Histomorphologic Changes of Small Intestinal Mucosa after Irradiation in Rats.
- Author:
Chan Hwan KIM
;
Eun Sook CHANG
;
Keon Young KWON
;
Kwan Kyu PARK
;
Ok Bae KIM
- Publication Type:Original Article
- Keywords:
Irradiation;
Small intestine;
Apoptosis;
Captopril;
Rat
- MeSH:
Animals;
Apoptosis;
Captopril;
Collagen;
Diet;
Epithelium;
Intestinal Mucosa*;
Intestine, Small;
Jejunum;
Kidney;
Lung;
Microscopy, Electron;
Models, Animal;
Mucous Membrane;
Necrosis;
Peptidyl-Dipeptidase A;
Radiation Injuries;
Radiation, Ionizing;
Radiotherapy;
Rats*;
Rats, Sprague-Dawley;
Regeneration
- From:Korean Journal of Pathology
1999;33(9):639-651
- CountryRepublic of Korea
- Language:Korean
-
Abstract:
Inadvertent application of ionizing radiation, a valuable tool in diagnostic radiology and radiotherapy, results in injury and death of adjacent normal cells, inducing gene mutations or even producing latent cancers. Captopril, an angiotensin I converting enzyme (ACE) inhibitor, has been reported to prevent the structural and functional changes in variable organs, such as lung and kidney, from radiation injury in different experimental animal models. An experiment was carried out to elucidate the radiation-induced histomorphologic changes of small intestine, especially jejunum, and to determine whether captopril can reduce or prevent the radiation-induced injuries in jejunum. Twenty-six healthy Sprague-Dawley rats were used. Experimental group (n=24) was divided into two large groups: the first one (n=16) was treated with two different single dose (9 Gy, 17 Gy) irradiation only and was sacrificed at 12 hours and at 8 weeks following irradiation; the second one (n=8) received captopril 500 mg/l per oral continuously after same doses of irradiation and was sacrificed at 8 weeks.
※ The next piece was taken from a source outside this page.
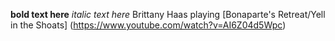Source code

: **bold text here**
*italic text here*
Brittany Haas playing [Bonaparte's Retreat/Yell in the Shoats] (https://www.youtube.com/watch?v=AI6Z04d5Wpc)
The control group (n=2) was maintained on a stock diet in a same period of experimental group and sacrificed coincidentally. On light and electron microscopy, the 9 Gy and 17 Gy 12 hours groups revealed frequent apoptosis and necrosis but extremely decreased mitotic figures of the crypt cells. However, the 9 Gy and 17 Gy 8 weeks groups and the combined irradiation with captopril groups showed extremely reduced apoptosis and necrosis with increased mitotic figures. There was good correlation between experimental groups in apoptotic count and mitotic count (p<0.05). In the 9 Gy and 17 Gy 12 hours groups, the mucosal surface was focally or diffusely fragmented and the villi were slightly to moderately distorted. Collagen deposition was very mild and confined to the lower portion of the lamina propria. The 9 Gy and 17 Gy 8 weeks groups showed more severe mucosal surface fragmentation even with foci of erosion, short and distorted villi, and more intense collagen deposition. In contrast, the combined irradiation with captopril groups revealed complete regeneration of the mucosal surface epithelium and absent collagen deposition. These findings suggest that the acute radiation injuries to small intestine occur principally in the mucosal crypt cells. Captopril, the ACE inhibitor, might provide a useful intervention in the radiation injuries of intestinal mucosa.